Select a subset of the tree:
climate_dt.select({
"activity": "scenariomip"
}).html(depth=1)
Use .span("key")
to get the set of possibles values for a key, note this includes anywhere this key appears in the tree.
climate_dt.span("activity")
Use .axes()
to get the span of every key in one go.
axes = climate_dt.axes()
for key, values in axes.items():
print(f"{key} : {list(values)[:10]}")
Set Operations
The union/intersection/difference of two dense datacubes is not itself dense.
A = Qube.from_dict({"a=1/2/3" : {"b=i/j/k" : {}},})
B = Qube.from_dict({"a=2/3/4" : {"b=j/k/l" : {}},})

Parts of the exercise:
**1)** Translate this sentence from the Qube excerpt into Spanish: "The union/intersection/difference of two dense datacubes is not itself dense."
**2)** Do these statements agree with the Qube excerpt? Answer yes or no for each, and quote the deciding words. (a) .span("key") reports values only from the top level of the tree. (b) .axes() returns the span of every key at once. (c) The union of two dense datacubes is itself dense.
**3)** Go on with the Qube excerpt from its last line.
These records come from a different source than the Qube excerpt.

[Items listed in a dataset]

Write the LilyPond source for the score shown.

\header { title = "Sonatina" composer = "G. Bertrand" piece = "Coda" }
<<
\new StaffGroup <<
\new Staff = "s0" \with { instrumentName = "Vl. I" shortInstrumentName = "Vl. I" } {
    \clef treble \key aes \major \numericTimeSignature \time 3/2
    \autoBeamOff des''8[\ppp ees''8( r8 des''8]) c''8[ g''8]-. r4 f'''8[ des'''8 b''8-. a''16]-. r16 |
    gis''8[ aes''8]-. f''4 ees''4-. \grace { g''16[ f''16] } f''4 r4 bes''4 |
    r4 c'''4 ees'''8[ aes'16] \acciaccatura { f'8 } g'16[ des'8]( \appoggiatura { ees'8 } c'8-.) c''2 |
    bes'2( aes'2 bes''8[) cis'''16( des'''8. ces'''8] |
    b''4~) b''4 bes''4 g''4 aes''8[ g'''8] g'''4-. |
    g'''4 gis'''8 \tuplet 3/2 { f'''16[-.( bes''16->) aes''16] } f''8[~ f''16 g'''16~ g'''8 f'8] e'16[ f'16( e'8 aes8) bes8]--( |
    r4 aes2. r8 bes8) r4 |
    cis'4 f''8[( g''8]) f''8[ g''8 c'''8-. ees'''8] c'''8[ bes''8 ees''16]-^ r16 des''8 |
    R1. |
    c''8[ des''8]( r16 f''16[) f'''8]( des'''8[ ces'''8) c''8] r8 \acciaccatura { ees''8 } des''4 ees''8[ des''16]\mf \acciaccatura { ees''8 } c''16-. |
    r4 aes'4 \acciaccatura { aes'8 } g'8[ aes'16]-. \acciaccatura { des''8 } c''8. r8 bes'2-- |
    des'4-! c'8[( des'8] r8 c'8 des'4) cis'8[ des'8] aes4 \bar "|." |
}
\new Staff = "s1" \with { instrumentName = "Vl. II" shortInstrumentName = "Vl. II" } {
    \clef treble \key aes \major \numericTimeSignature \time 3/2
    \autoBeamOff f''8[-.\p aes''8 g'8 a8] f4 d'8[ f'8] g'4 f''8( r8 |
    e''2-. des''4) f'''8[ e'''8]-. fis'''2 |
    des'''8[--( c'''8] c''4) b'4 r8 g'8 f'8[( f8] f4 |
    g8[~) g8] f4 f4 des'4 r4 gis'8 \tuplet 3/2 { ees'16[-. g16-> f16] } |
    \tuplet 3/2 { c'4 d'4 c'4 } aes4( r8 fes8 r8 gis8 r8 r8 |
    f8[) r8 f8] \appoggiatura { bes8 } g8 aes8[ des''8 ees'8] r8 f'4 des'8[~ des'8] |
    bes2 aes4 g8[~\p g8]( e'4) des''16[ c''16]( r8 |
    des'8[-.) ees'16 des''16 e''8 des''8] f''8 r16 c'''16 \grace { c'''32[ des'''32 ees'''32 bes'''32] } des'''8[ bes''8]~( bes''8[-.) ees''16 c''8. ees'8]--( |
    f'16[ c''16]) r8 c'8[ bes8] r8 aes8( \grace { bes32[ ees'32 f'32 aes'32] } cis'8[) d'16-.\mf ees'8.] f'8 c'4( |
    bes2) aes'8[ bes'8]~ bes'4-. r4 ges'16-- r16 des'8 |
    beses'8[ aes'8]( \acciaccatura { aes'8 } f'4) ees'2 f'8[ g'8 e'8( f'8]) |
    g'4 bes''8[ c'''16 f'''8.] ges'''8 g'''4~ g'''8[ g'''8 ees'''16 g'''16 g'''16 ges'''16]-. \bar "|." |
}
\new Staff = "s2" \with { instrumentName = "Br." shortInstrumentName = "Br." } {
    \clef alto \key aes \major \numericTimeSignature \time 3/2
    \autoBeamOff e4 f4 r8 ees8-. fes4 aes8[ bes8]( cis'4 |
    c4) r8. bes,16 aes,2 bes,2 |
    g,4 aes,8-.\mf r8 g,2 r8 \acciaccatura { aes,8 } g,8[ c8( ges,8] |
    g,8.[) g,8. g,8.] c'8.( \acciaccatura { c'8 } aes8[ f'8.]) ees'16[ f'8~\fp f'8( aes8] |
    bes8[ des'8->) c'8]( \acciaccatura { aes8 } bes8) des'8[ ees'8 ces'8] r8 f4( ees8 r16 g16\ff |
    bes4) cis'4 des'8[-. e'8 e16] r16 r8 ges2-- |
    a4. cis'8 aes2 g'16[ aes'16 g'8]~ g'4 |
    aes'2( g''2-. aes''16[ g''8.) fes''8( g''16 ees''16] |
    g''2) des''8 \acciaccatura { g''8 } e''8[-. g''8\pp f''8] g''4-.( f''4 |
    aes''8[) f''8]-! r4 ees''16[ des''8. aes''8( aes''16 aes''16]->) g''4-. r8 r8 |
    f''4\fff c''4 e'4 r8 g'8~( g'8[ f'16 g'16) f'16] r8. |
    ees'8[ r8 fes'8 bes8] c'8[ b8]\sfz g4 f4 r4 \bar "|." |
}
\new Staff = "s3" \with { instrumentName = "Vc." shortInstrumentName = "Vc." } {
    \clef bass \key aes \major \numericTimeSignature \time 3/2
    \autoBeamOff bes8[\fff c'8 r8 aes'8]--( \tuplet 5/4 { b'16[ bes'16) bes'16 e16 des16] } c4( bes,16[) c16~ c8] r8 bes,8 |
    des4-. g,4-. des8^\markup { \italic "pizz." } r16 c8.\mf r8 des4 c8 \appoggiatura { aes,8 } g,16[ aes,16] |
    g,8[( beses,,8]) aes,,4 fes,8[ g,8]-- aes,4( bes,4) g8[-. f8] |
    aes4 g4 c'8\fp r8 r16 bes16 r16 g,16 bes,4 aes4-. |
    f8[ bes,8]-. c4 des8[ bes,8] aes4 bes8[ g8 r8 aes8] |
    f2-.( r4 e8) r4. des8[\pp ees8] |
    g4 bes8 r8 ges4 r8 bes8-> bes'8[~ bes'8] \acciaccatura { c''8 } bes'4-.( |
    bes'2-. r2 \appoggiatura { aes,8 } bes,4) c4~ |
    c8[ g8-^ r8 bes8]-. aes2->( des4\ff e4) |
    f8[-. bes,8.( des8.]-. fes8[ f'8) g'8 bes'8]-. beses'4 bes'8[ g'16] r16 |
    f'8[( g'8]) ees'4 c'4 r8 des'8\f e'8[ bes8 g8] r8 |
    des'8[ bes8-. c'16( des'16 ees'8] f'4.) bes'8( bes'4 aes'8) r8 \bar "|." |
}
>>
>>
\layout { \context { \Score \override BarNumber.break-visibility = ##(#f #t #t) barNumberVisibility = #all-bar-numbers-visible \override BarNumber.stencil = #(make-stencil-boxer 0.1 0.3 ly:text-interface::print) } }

Results by task:
**1)** La unión/intersección/diferencia de dos cubos de datos densos no es en sí misma densa.

**2)**
(a) No: "note this includes anywhere this key appears in the tree."
(b) Yes: "to get the span of every key in one go."
(c) No: "The union/intersection/difference of two dense datacubes is not itself dense."

**3)**
A.print(), B.print();
Union:
(A | B).print();
Intersection:
(A & B).print();
Difference:
(A - B).print();
Symmetric Difference:
(A ^ B).print();
Transformations
q.transform
takes a python function from one node to one or more nodes and uses this to build a new tree. This can be used for simple operations on the key or values but also to split or remove nodes. Note that you can't use it to merge nodes beause it's only allowed to see one node at a time.
def capitalize(node): return node.replace(key = node.key.capitalize())
climate_dt.transform(capitalize).html(depth=1)